§ **HOW TO COMPLETE THIS TASK**
Could you reproduce the lines below word for word, leaving out the pictures?

§ **INFORMATION**
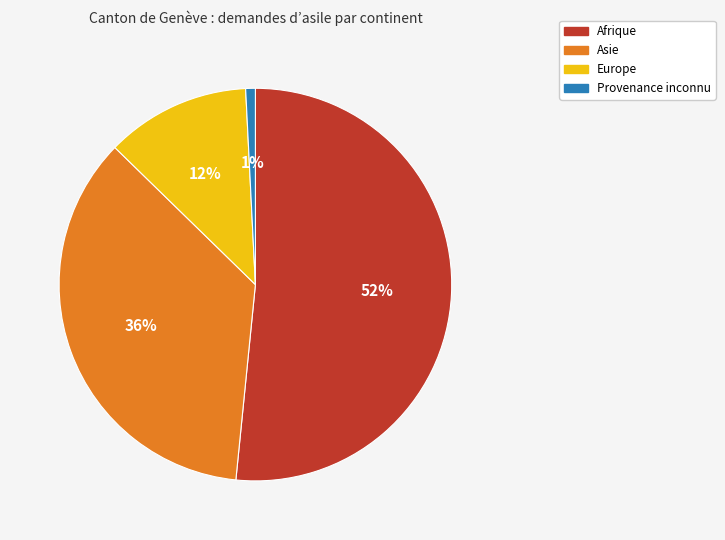

Combined, do Europe and Afrique account for over 50%?

Yes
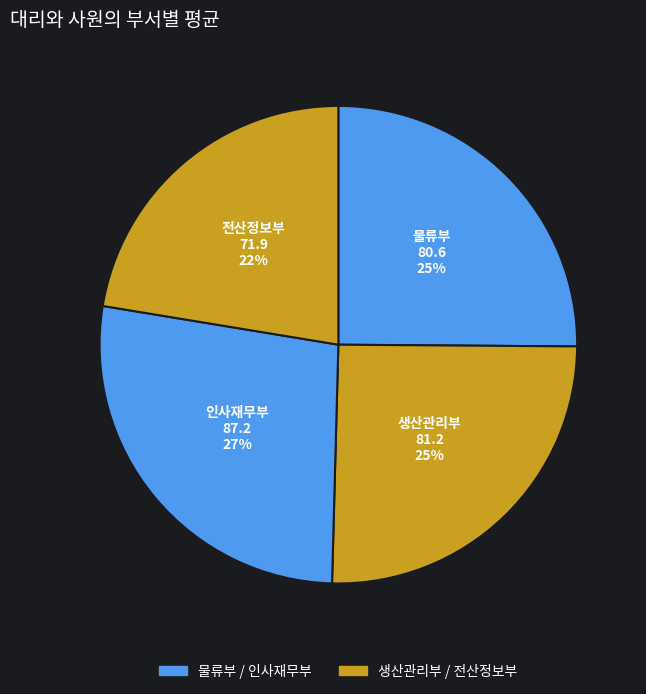

Is it true that 물류부 is 25% of the pie?

True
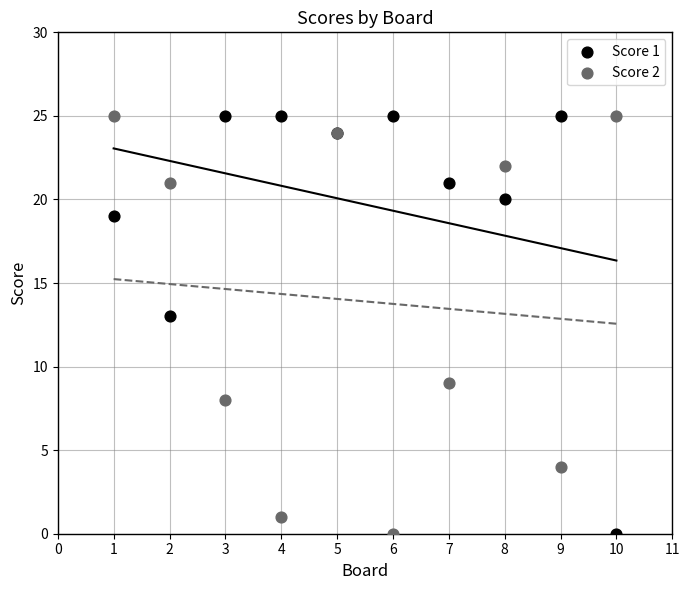

In the Score 2 series, what Y value is closest to 12?

9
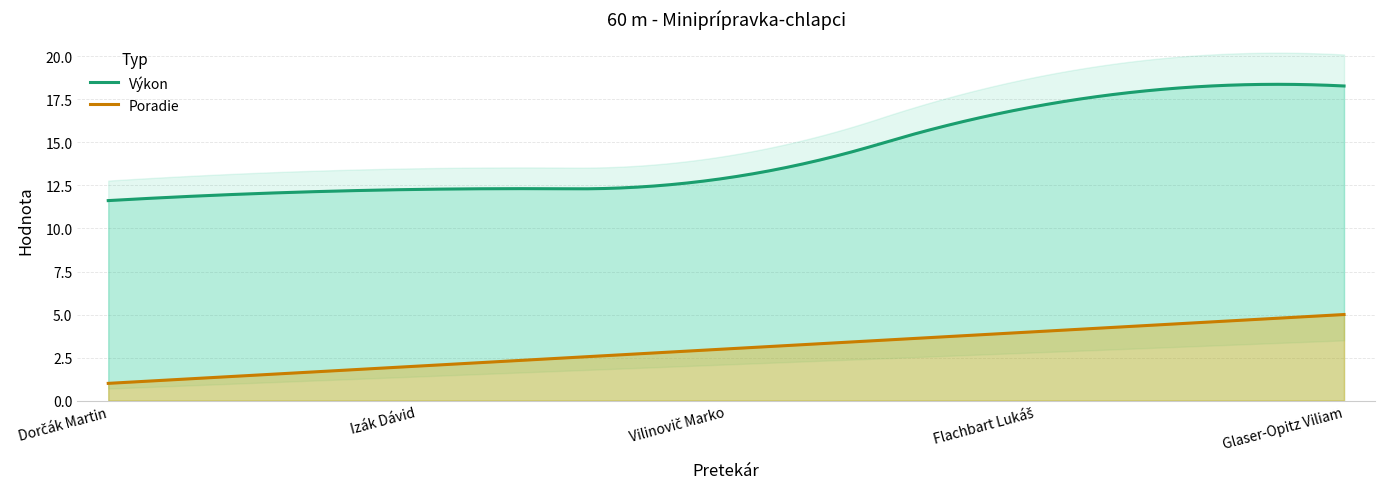

True or false: Výkon and Poradie cross at least once.

False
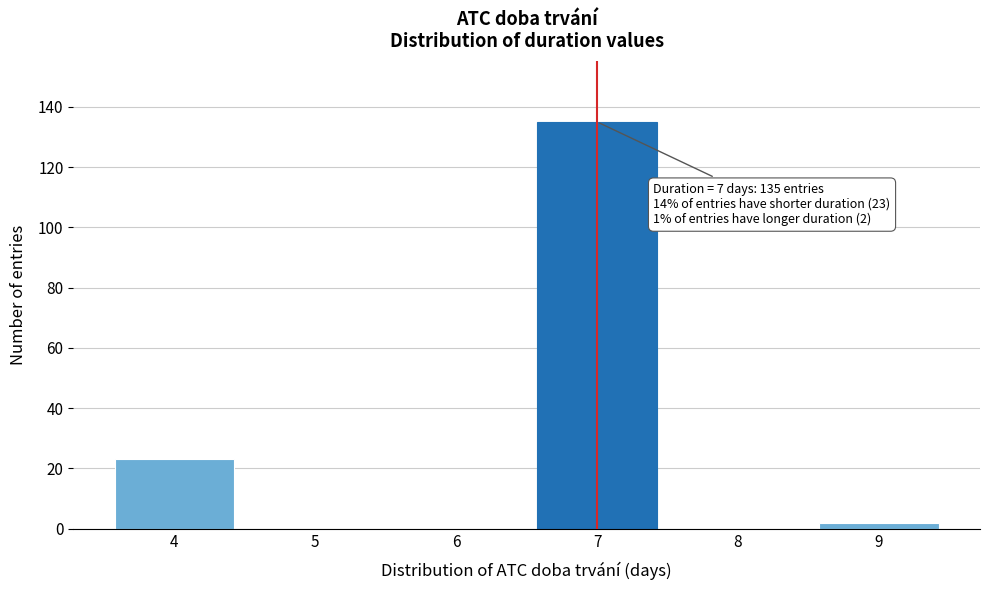

Reading right to left, extract all data points from this chart.

9=2	8=0	7=135	6=0	5=0	4=23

§ **RESPONSE TO THIS TASK**
Combined, do Europe and Afrique account for over 50%?

Yes

Is it true that 물류부 is 25% of the pie?

True

In the Score 2 series, what Y value is closest to 12?

9

True or false: Výkon and Poradie cross at least once.

False

Reading right to left, extract all data points from this chart.

9=2	8=0	7=135	6=0	5=0	4=23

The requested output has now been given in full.